Traditional Kung-Fu has a peculiary relationship with competition, marked mostly by disdain if not outright hostility in many cases. Many traditionalists have interpreted competition as self-delusion or self-aggrandizement. Its worth noting that the 'super practical' drills of the most fundamental of traditionalists could be viewed in a similar manner by contemporary practitioners, but I digress.
This attitude has developed to its current state because of the going and counterproductive struggle between traditional and contemporary iterations of many martial systems.
Many traditionalists choose to look down upon competition, viewing it with contempt. Whether we choose to admin it or not, we know that stereotype. Sneering and often unphysical fighters who say that tournaments do not reflect real world conditions. This is not to say that all traditionalists are of this ilk, that there is not value to the idea BEHIND this reasoning, or that all those who believe such are, themselves, unathletic. Nevertheless, the stereotype often holds true. You say tournaments don't reflect real world conditions?
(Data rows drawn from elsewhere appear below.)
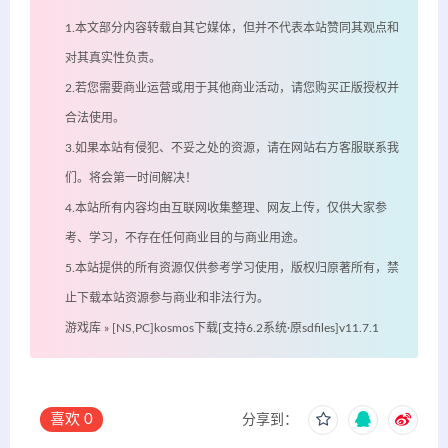
1.本文部分内容转载自其它媒体，但并不代表本站赞同其观点和
对其真实性负责。
2.若您需要商业运营或用于其他商业活动，请您购买正版授权并
合法使用。
3.如果本站有侵犯、不妥之处的资源，请在网站右方客服联系我
们。将会第一时间解决！
4.本站所有内容均由互联网收集整理、网友上传，仅供大家参
考、学习，不存在任何商业目的与商业用途。
5.本站提供的所有资源仅供参考学习使用，版权归原著所有，禁
止下载本站资源参与商业和非法行为。
游戏库
»
[NS,PC]kosmos下载[支持6.2系统·原sdfiles]v11.7.1
喜欢
0
分享到：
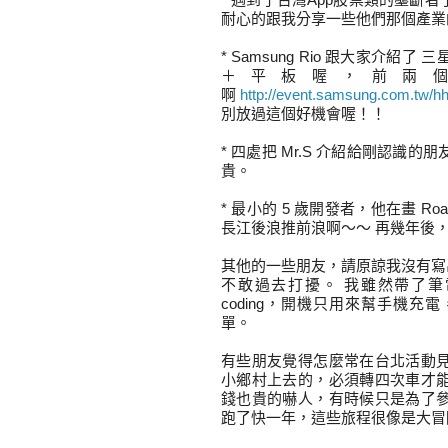
耐心的跟我分享一些他們那個產業
* Samsung Rio 跟大家介
＋平板喔，前兩個
啊
http://event.samsung.com.tw/h
別放過這個好機會喔！！
* 四處把 Mr.S 介紹給剛認識的朋友
貴。
* 最小的 5 歲開發者，他在畫 R
長江後浪推前浪啊～～ 再幾年後
其他的一些朋友，請原諒我沒有寫出
不敢過去打擾。 我雖然帶了筆電去
coding，開機只用來幫手機充電
單。
有些朋友覺得怎麼常在台北活動
小鄉村上去的，必須轉四次車才
錢也貴的嚇人，有時候只是為了
跑了快一年，這些旅程很像是大冒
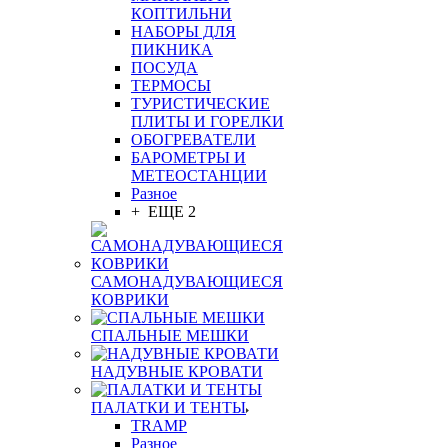
КОПТИЛЬНИ
НАБОРЫ ДЛЯ
ПИКНИКА
ПОСУДА
ТЕРМОСЫ
ТУРИСТИЧЕСКИЕ
ПЛИТЫ И ГОРЕЛКИ
ОБОГРЕВАТЕЛИ
БАРОМЕТРЫ И
МЕТЕОСТАНЦИИ
Разное
+ ЕЩЕ 2
САМОНАДУВАЮЩИЕСЯ
КОВРИКИ
СПАЛЬНЫЕ МЕШКИ
НАДУВНЫЕ КРОВАТИ
ПАЛАТКИ И ТЕНТЫ
TRAMP
Разное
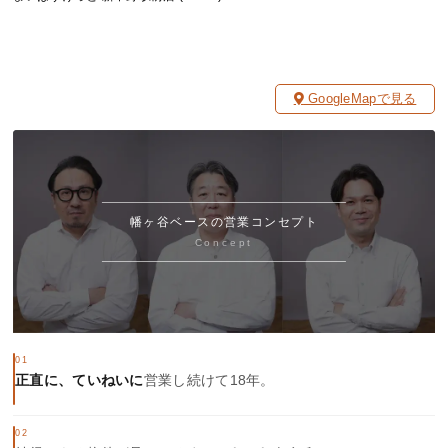
GoogleMapで見る
幡ヶ谷ベースの営業コンセプト
Concept
01
正直に、ていねいに
営業し続けて18年。
02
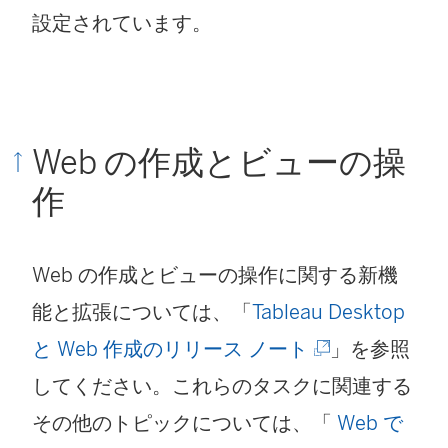
設定されています。
Web の作成とビューの操
作
Web の作成とビューの操作に関する新機
能と拡張については、「
Tableau Desktop
(
と Web 作成のリリース ノート
」を参照
新
してください。これらのタスクに関連する
し
その他のトピックについては、「
Web で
You know what? Neither do forms, drills, conditioning, weight-lifting, sparring, weapons practice, road work, or bag work. That isn't the point. Physicality is universal, it supports itself and contributes to development in all mediums. Many of the greatest fighters I know are dancers, acrobats, and gymnasts. Individuals who have learned their own bodies and the nature of physicality intimately before ever thinking of turning that knowledge to a martial medium.
Why? They know their bodies and they are involved in constant intrinsic and extrinsic evaluation.
Watching tape, judges evaluating competition, trainers evaluating the form of their students, coaches evaluating technique. These physical practices contain many levels of examination from multiple sources, many of whom are uninvested (and therefore, more objective) in an individual student.
The point of competition should be internal and external evaluation. It is a starting point, rather than a conclusion, and should be viewed as such. When it is viewed as such it becomes a valuable tool both in improving one's physicality and in helping maintain the mental and emotional well-being of a fighter.
It cannot be viewed as the most accurate representation of skill, but neither can competition be written off as completely irrelevant.
Like many of the more esoteric parts of martial practice (rigorous meditation, weapons practice, specific conditioning), the purpose of competition must be sought out and meditated upon by the individual. It is not handed to you, like all the other valuable realizations that come in a martial artist's evolution, it must be earned.
Are we truly so lazy and selfish that we cannot search for the benefit in something. If it is not immediately apparent, our instinct is to write off the entire process?
This is part of a disturbing trend, where we search for rapid benefit with minimal time investment. It speaks deeply to the lack of emotional and mental investment in martial training. Physical investment, by comparison, is much simpler.
We, as martial artists, must delay gratification and train ourselves to search for deeper meaning in all of our practices.
It is in the search of deeper meaning that fighters find their virtue and become warriors.